What to do
Search the records for the string "مزار" and return each line that has it.

====== Provided records ======

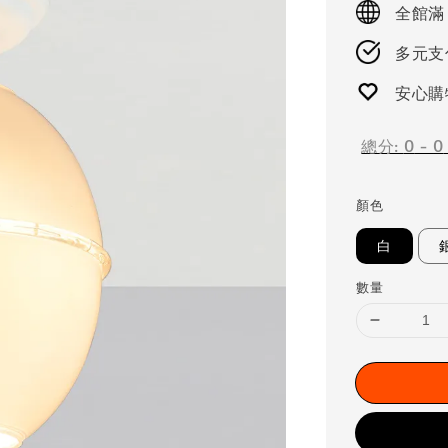
全館滿
多元支付
安心購
總分:
0
-
0
顏色
白
數量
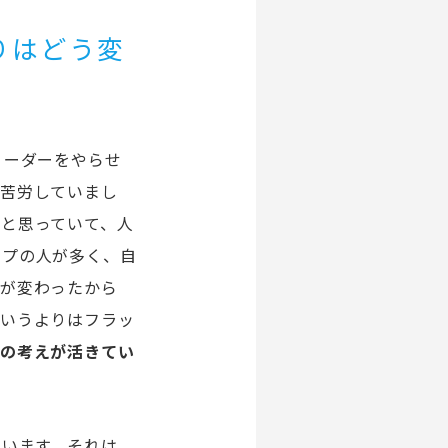
りはどう変
リーダーをやらせ
て苦労していまし
と思っていて、人
イプの人が多く、自
分が変わったから
というよりはフラッ
」の考えが活きてい
ています。それは、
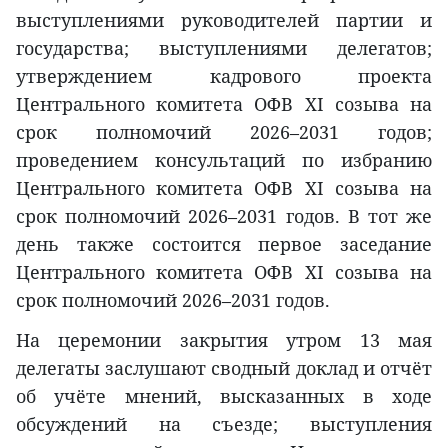
выступлениями руководителей партии и
государства; выступлениями делегатов;
утверждением кадрового проекта
Центрального комитета ОФВ XI созыва на
срок полномочий 2026–2031 годов;
проведением консультаций по избранию
Центрального комитета ОФВ XI созыва на
срок полномочий 2026–2031 годов. В тот же
день также состоится первое заседание
Центрального комитета ОФВ XI созыва на
срок полномочий 2026–2031 годов.
На церемонии закрытия утром 13 мая
делегаты заслушают сводный доклад и отчёт
об учёте мнений, высказанных в ходе
обсуждений на съезде; выступления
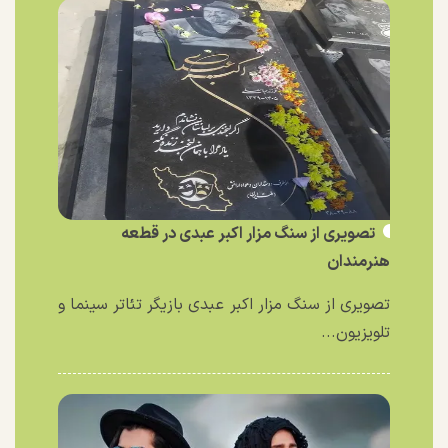
تصویری از سنگ مزار اکبر عبدی در قطعه
هنرمندان
تصویری از سنگ مزار اکبر عبدی بازیگر تئاتر سینما و
تلویزیون...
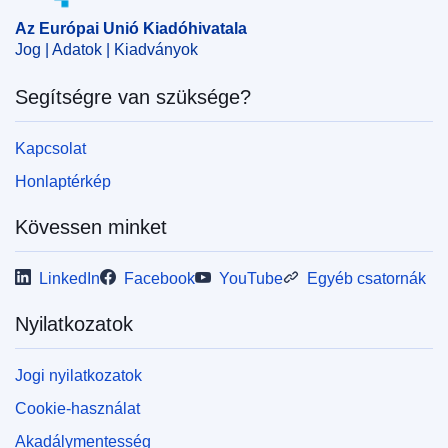
CELEX : 32025D1096
Az Európai Unió Kiadóhivatala
Jog | Adatok | Kiadványok
ELI :
dec/2025/1096/oj
OJ : L_202501096
Segítségre van szüksége?
IMMC : ST 8869 2025 INIT
Kapcsolat
Honlaptérkép
Kövessen minket
LinkedIn
Facebook
YouTube
Egyéb csatornák
Nyilatkozatok
Jogi nyilatkozatok
Cookie-használat
Akadálymentesség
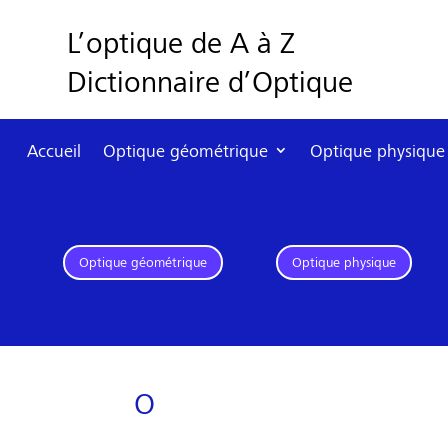
L’optique de A à Z
Dictionnaire d’Optique
Accueil
Optique géométrique
Optique physique
Optique géométrique
Optique physique
O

======

Answer for the task
تصویری از سنگ مزار اکبر عبدی در قطعه
تصویری از سنگ مزار اکبر عبدی بازیگر تئاتر سینما و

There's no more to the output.